::: Provided material
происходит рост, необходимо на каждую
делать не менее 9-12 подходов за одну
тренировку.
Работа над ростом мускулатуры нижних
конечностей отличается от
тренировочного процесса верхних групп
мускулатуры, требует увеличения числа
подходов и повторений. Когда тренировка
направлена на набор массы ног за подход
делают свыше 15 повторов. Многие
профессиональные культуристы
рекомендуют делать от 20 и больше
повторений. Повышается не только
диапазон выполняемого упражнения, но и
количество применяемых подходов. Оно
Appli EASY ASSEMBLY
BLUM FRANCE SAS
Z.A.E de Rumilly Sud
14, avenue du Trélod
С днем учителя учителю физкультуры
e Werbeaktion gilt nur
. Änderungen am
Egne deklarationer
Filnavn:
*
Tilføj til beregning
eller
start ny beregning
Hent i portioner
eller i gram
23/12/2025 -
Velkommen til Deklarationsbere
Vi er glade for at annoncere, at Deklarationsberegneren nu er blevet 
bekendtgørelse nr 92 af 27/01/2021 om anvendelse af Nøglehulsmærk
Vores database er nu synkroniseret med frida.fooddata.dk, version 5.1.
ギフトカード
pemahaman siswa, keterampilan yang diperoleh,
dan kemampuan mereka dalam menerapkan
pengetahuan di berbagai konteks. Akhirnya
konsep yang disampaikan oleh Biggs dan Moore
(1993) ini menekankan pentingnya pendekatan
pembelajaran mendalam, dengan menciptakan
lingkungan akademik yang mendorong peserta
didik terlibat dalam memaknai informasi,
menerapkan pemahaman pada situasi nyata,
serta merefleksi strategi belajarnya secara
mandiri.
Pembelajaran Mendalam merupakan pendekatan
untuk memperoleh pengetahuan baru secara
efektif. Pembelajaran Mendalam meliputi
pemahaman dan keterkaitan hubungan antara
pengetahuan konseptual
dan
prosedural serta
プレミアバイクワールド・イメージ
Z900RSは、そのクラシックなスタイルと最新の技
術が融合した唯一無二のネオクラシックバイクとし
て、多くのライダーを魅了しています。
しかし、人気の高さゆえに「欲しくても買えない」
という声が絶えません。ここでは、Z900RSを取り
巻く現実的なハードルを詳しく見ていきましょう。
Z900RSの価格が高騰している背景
::::::
Find each line above with the string "pemahaman", then report how many there are. Write only the number.

-- Reply --
3